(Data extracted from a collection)
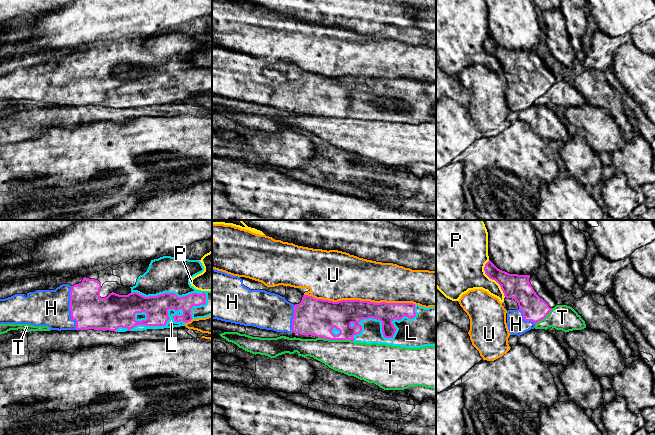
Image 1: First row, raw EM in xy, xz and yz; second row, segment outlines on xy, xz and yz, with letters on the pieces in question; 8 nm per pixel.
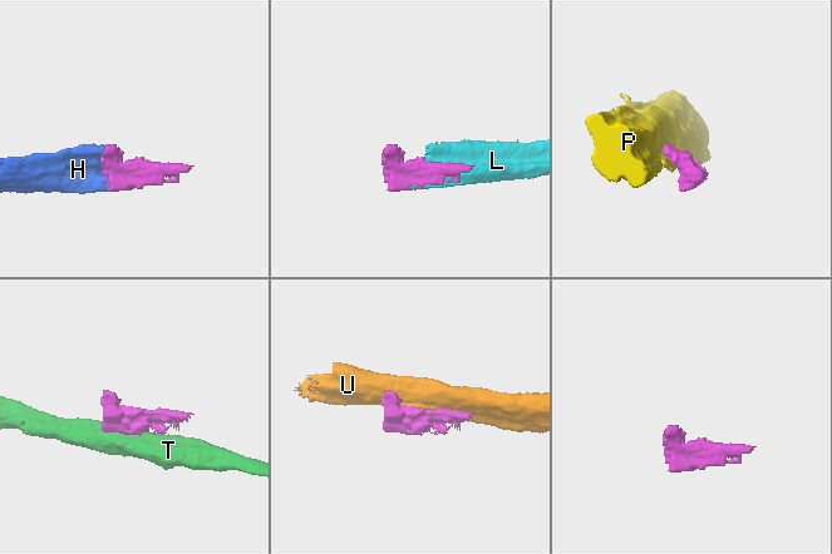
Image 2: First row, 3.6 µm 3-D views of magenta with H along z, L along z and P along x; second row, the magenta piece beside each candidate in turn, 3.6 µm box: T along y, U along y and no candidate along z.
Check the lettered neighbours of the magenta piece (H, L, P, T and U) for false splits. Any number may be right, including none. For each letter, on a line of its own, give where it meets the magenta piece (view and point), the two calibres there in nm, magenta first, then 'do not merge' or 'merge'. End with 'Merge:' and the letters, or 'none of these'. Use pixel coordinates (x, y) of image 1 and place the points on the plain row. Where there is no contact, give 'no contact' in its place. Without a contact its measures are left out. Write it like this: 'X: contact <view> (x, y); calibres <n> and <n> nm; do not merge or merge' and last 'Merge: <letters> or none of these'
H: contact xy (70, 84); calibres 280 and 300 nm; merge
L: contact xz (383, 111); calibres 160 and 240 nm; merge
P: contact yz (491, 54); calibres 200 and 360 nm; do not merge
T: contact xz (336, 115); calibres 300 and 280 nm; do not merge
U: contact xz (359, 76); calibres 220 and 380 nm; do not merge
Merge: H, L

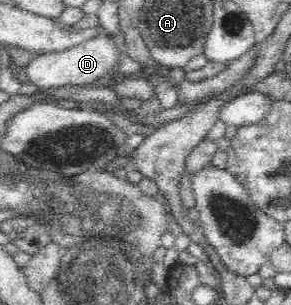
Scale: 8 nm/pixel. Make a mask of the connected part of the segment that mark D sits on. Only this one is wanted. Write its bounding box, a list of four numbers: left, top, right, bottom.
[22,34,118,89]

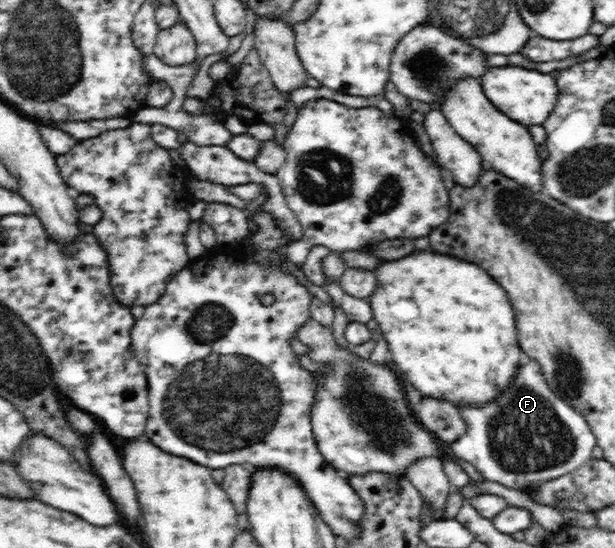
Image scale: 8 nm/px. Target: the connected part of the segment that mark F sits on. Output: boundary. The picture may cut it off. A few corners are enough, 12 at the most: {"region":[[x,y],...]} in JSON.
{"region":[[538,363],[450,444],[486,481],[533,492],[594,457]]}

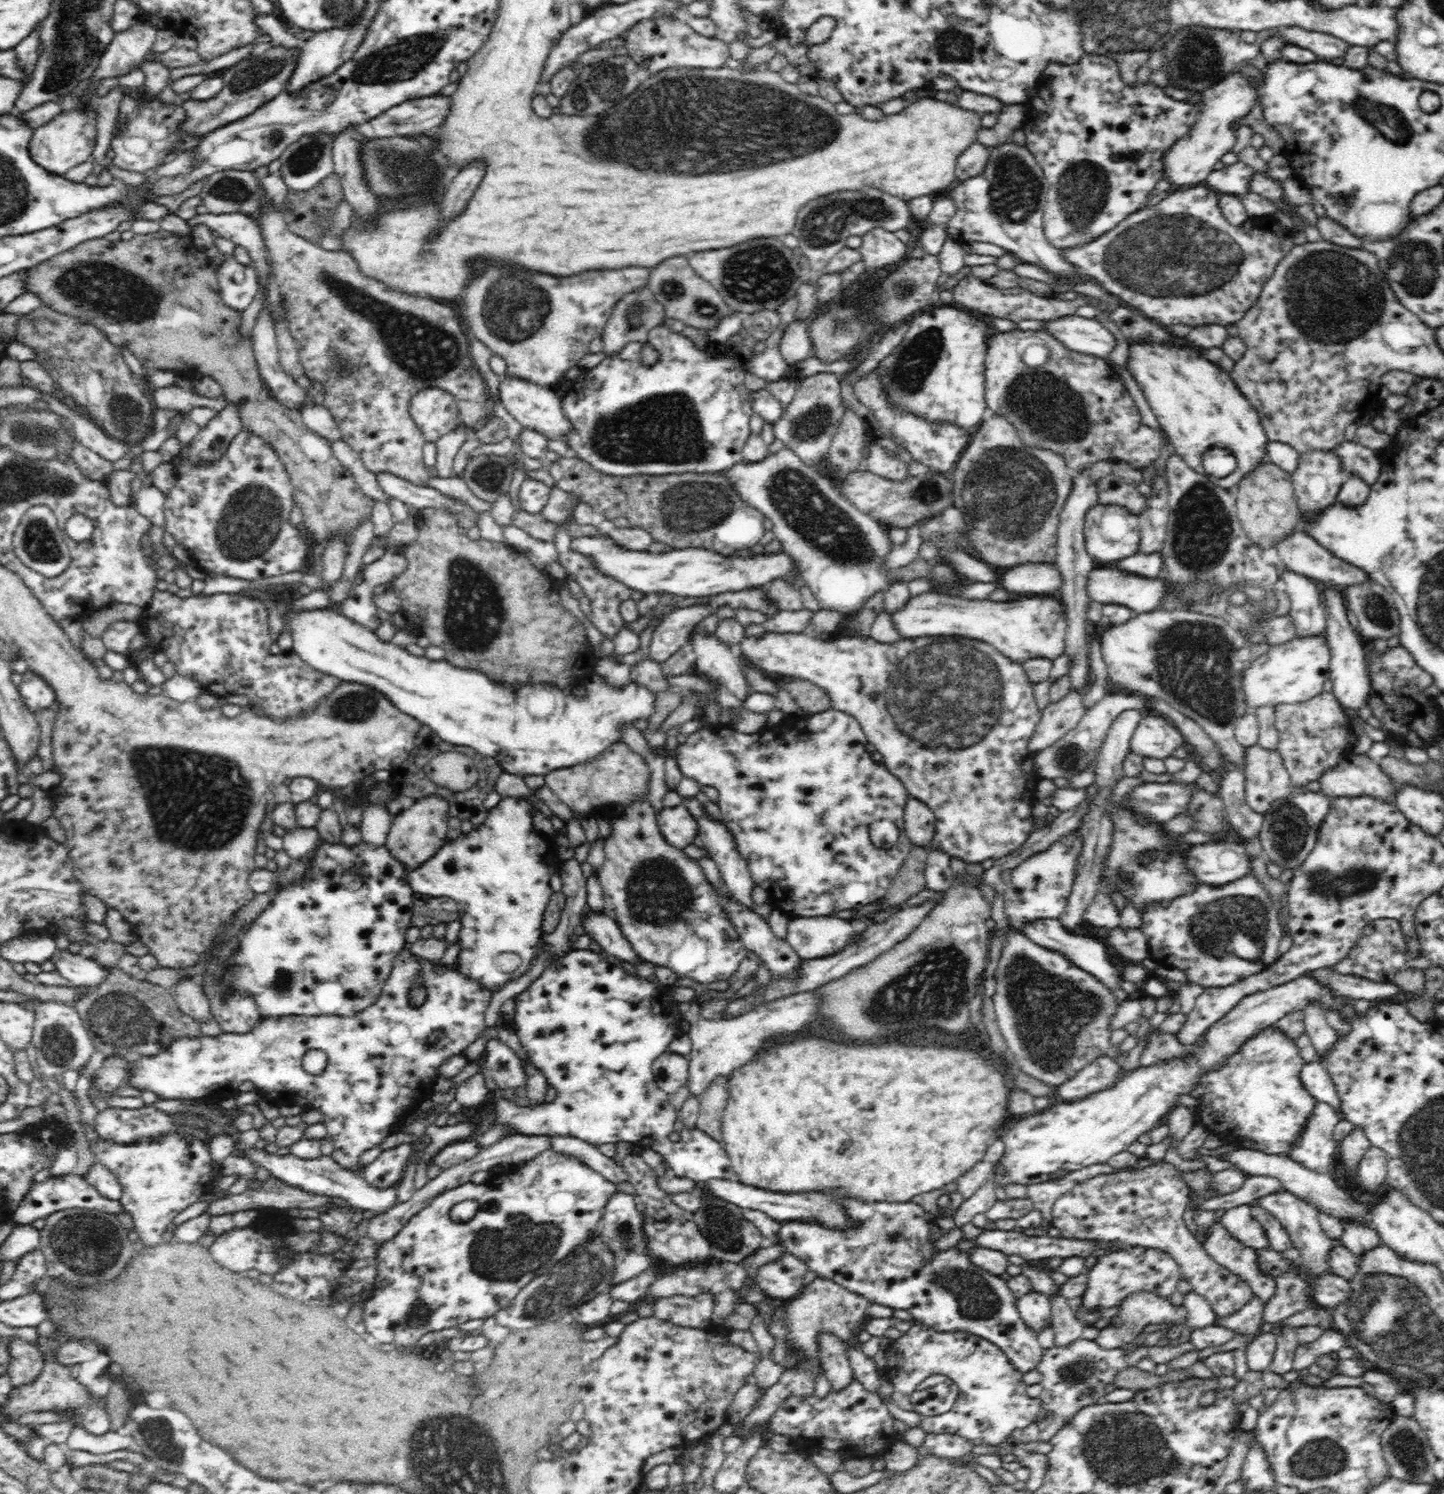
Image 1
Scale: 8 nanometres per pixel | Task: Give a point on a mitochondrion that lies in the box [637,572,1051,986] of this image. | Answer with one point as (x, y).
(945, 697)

PROMPT: Every record is to be reproduced exactly, with no pictures included.

YOUR SOLUTION:
Image 1: First row, raw EM in xy, xz and yz; second row, segment outlines on xy, xz and yz, with letters on the pieces in question; 8 nm per pixel.
Image 2: First row, 3.6 µm 3-D views of magenta with H along z, L along z and P along x; second row, the magenta piece beside each candidate in turn, 3.6 µm box: T along y, U along y and no candidate along z.
Check the lettered neighbours of the magenta piece (H, L, P, T and U) for false splits. Any number may be right, including none. For each letter, on a line of its own, give where it meets the magenta piece (view and point), the two calibres there in nm, magenta first, then 'do not merge' or 'merge'. End with 'Merge:' and the letters, or 'none of these'. Use pixel coordinates (x, y) of image 1 and place the points on the plain row. Where there is no contact, give 'no contact' in its place. Without a contact its measures are left out. Write it like this: 'X: contact <view> (x, y); calibres <n> and <n> nm; do not merge or merge' and last 'Merge: <letters> or none of these'
H: contact xy (70, 84); calibres 280 and 300 nm; merge
L: contact xz (383, 111); calibres 160 and 240 nm; merge
P: contact yz (491, 54); calibres 200 and 360 nm; do not merge
T: contact xz (336, 115); calibres 300 and 280 nm; do not merge
U: contact xz (359, 76); calibres 220 and 380 nm; do not merge
Merge: H, L

Scale: 8 nm/pixel. Make a mask of the connected part of the segment that mark D sits on. Only this one is wanted. Write its bounding box, a list of four numbers: left, top, right, bottom.
[22,34,118,89]

Image scale: 8 nm/px. Target: the connected part of the segment that mark F sits on. Output: boundary. The picture may cut it off. A few corners are enough, 12 at the most: {"region":[[x,y],...]} in JSON.
{"region":[[538,363],[450,444],[486,481],[533,492],[594,457]]}

Image 1
Scale: 8 nanometres per pixel | Task: Give a point on a mitochondrion that lies in the box [637,572,1051,986] of this image. | Answer with one point as (x, y).
(945, 697)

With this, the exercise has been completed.